══ Source document

That is, the audience (of characters on The Simpsons) has come to expect a certain level of violence from Itchy and Scratchy, and the sign for the fireworks factory has whetted their appetites. Instead of delivering the payoff the audience expects, though, the cartoon is waylaid (or derailed) by the interpolation of Poochie.
This episode led to the concept of what I (and others) have called the “Fireworks Factory" plot, wherein the story is set up for an audience to expect a certain kind of payoff or resolution, but which is either absent or significantly delayed because the story goes in a different direction.
Is a writer’s job always to give readers exactly what they’re expecting? No. There can be good and valuable reasons for playing with an audience’s expectations. That isn’t quite what I’m talking about here, however. In a Fireworks Factory plot, all the story elements have been pointing toward a necessary and significant catharsis, which is then not delivered. Instead, the story goes off in an unforeseen direction that pushes aside the very scene readers have been eagerly waiting for.

════

◆ **Work task**:
Answer these from the Fireworks Factory passage:
(a) What derails the Itchy and Scratchy cartoon instead of the expected payoff?
(b) In such a plot, what happens to the payoff or resolution the audience was set up to expect?
(c) What have all the story elements been pointing toward?
The Fireworks Factory passage stands apart from the records, which are separate material.

══ Excerpted data

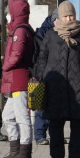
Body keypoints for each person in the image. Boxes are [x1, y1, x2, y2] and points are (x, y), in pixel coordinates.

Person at [36, 1, 80, 158]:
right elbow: (42, 58)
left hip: (77, 87)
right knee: (55, 125)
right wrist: (42, 77)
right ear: (59, 17)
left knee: (77, 125)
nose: (69, 18)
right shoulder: (51, 35)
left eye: (71, 15)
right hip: (54, 86)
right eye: (65, 16)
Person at [1, 0, 35, 158]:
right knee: (8, 116)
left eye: (8, 11)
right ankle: (14, 150)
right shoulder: (17, 30)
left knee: (22, 116)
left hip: (19, 79)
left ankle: (25, 152)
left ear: (15, 12)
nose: (6, 14)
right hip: (14, 79)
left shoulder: (20, 31)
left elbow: (17, 55)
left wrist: (5, 66)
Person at [33, 9, 59, 145]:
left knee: (54, 104)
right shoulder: (42, 34)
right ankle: (39, 134)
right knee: (41, 103)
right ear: (55, 19)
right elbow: (39, 57)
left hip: (57, 72)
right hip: (43, 72)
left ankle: (52, 134)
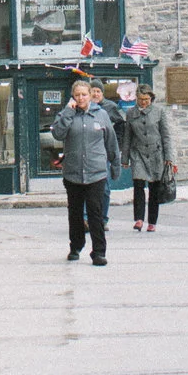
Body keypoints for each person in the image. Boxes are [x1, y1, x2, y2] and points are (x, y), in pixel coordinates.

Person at [53, 78, 123, 264]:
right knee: (75, 213)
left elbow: (111, 141)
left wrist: (115, 164)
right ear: (72, 96)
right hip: (73, 173)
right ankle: (76, 246)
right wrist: (68, 112)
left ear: (91, 95)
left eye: (84, 94)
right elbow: (57, 134)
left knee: (95, 213)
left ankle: (99, 251)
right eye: (77, 95)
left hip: (96, 172)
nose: (81, 98)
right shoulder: (66, 114)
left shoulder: (101, 115)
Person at [123, 86, 176, 232]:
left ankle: (152, 222)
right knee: (138, 185)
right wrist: (125, 158)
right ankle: (139, 219)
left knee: (154, 188)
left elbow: (166, 135)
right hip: (138, 153)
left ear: (151, 99)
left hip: (156, 154)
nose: (144, 102)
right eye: (141, 99)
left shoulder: (159, 112)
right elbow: (127, 136)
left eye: (147, 99)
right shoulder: (131, 113)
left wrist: (169, 156)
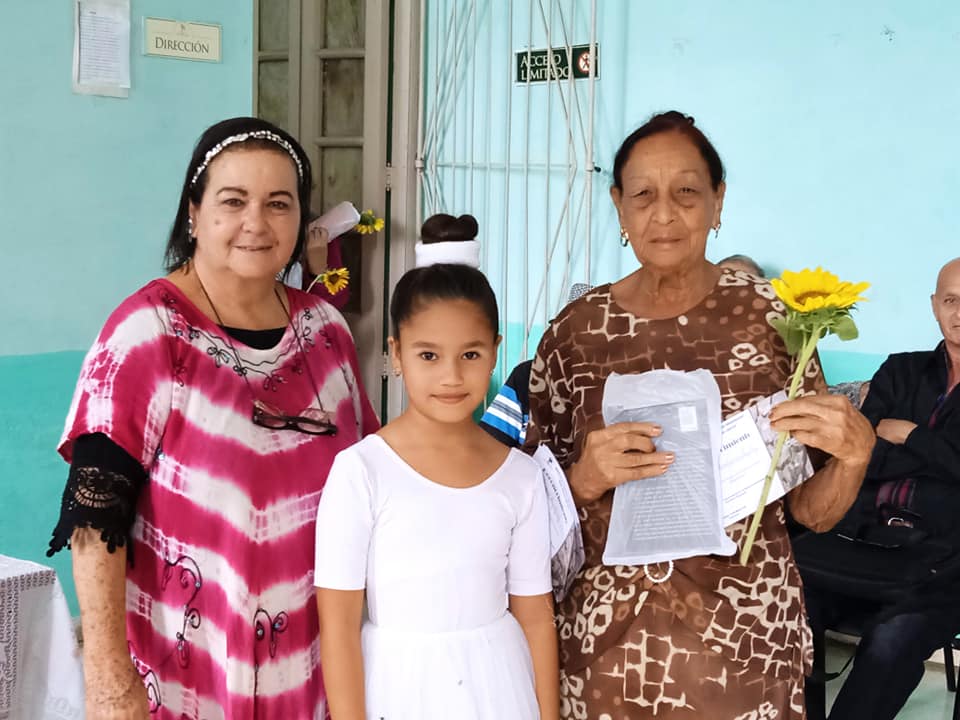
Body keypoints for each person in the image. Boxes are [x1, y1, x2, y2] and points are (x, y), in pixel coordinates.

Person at [525, 110, 875, 719]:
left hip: (744, 649)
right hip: (605, 654)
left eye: (686, 192)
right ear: (619, 206)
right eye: (643, 195)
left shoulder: (777, 320)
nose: (664, 214)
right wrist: (583, 477)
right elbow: (524, 507)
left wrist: (853, 458)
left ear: (718, 202)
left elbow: (809, 513)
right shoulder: (575, 335)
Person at [47, 117, 378, 720]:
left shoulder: (326, 333)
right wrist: (107, 680)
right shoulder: (149, 333)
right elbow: (95, 519)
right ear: (194, 214)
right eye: (233, 201)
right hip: (187, 678)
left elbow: (373, 479)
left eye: (279, 204)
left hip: (319, 667)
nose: (257, 222)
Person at [314, 214, 560, 719]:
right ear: (397, 354)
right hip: (398, 689)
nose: (450, 376)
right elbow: (337, 626)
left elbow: (535, 617)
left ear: (495, 353)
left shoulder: (521, 475)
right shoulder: (361, 471)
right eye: (429, 355)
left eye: (470, 354)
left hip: (500, 689)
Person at [803, 257, 960, 720]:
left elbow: (884, 444)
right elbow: (862, 453)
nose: (959, 313)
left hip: (941, 564)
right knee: (790, 612)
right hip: (857, 542)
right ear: (934, 306)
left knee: (891, 643)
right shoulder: (900, 371)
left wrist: (911, 435)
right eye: (950, 300)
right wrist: (943, 459)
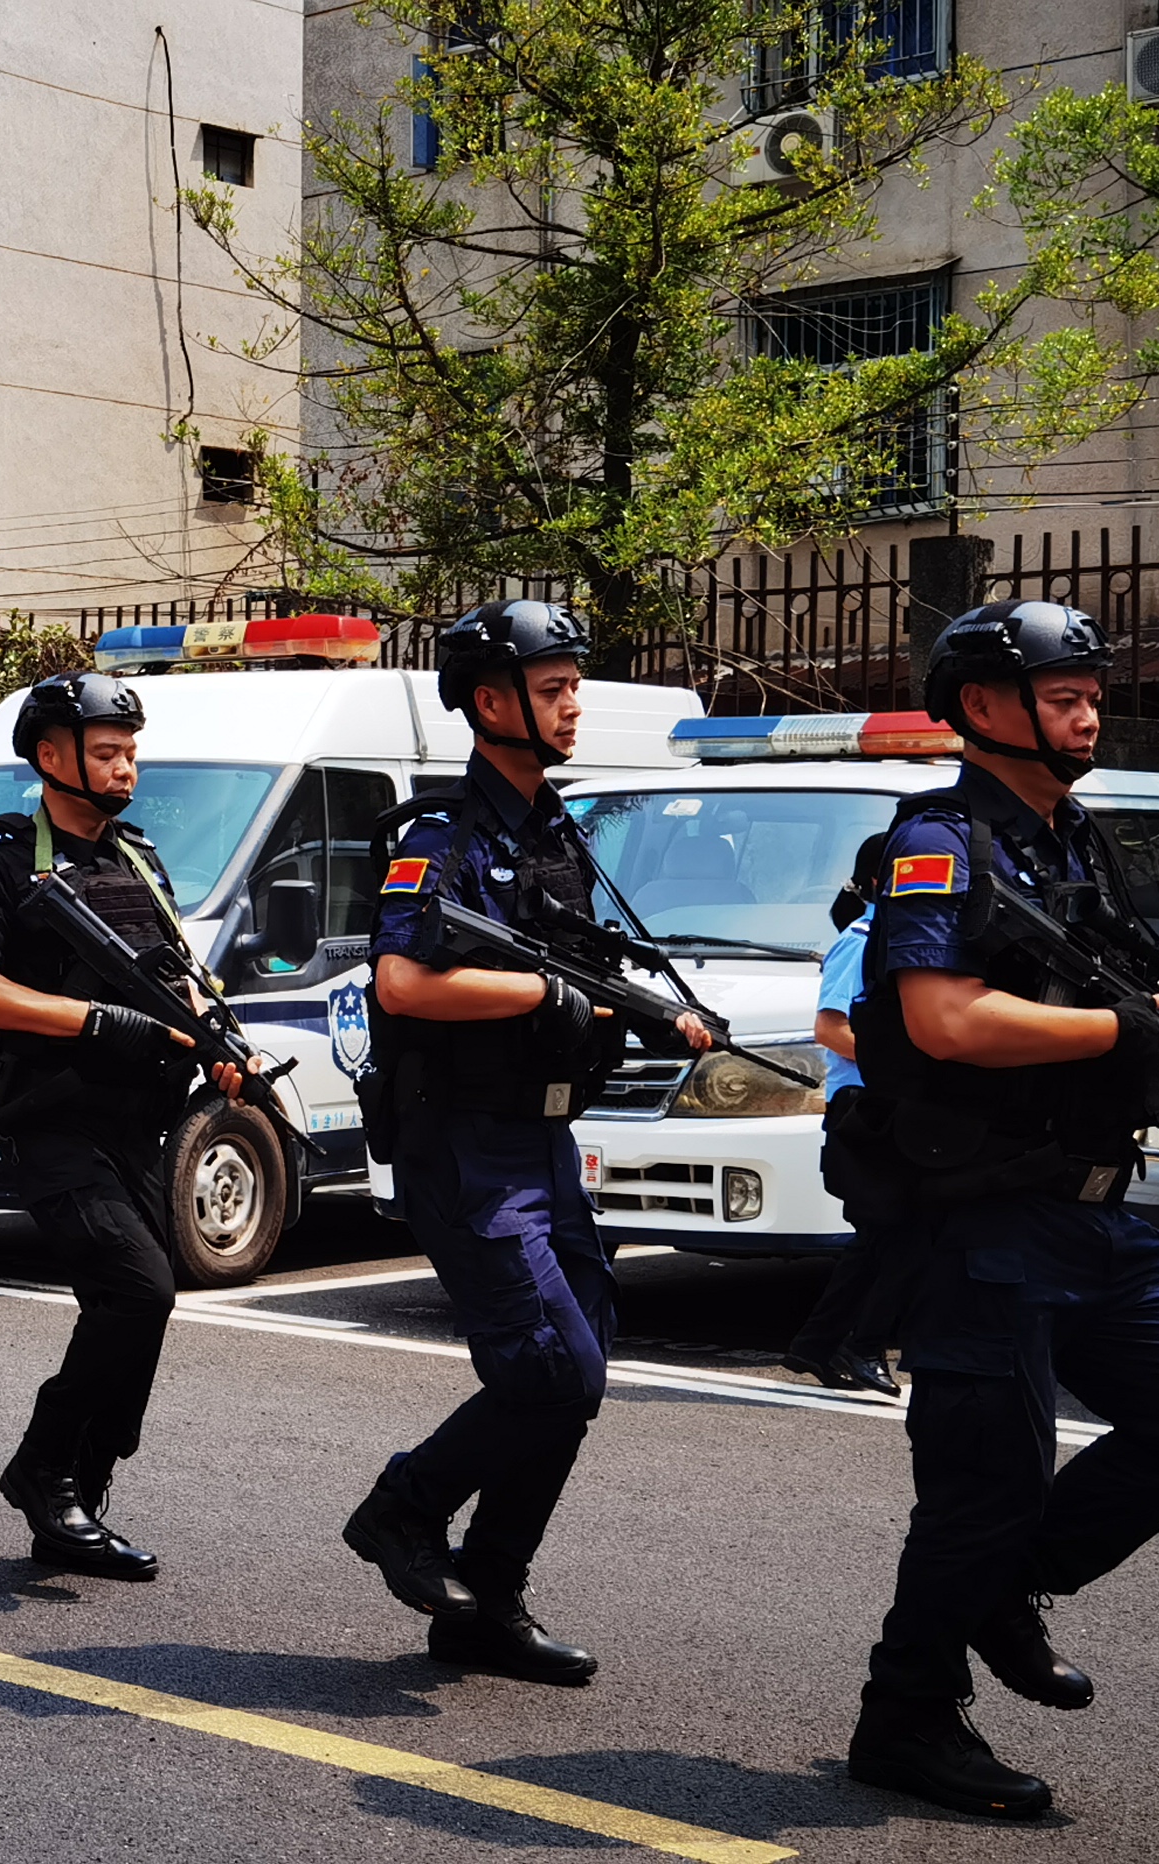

════

◆ **Answer box**:
(a) The interpolation of Poochie.
(b) It is either absent or significantly delayed because the story goes in a different direction.
(c) A necessary and significant catharsis.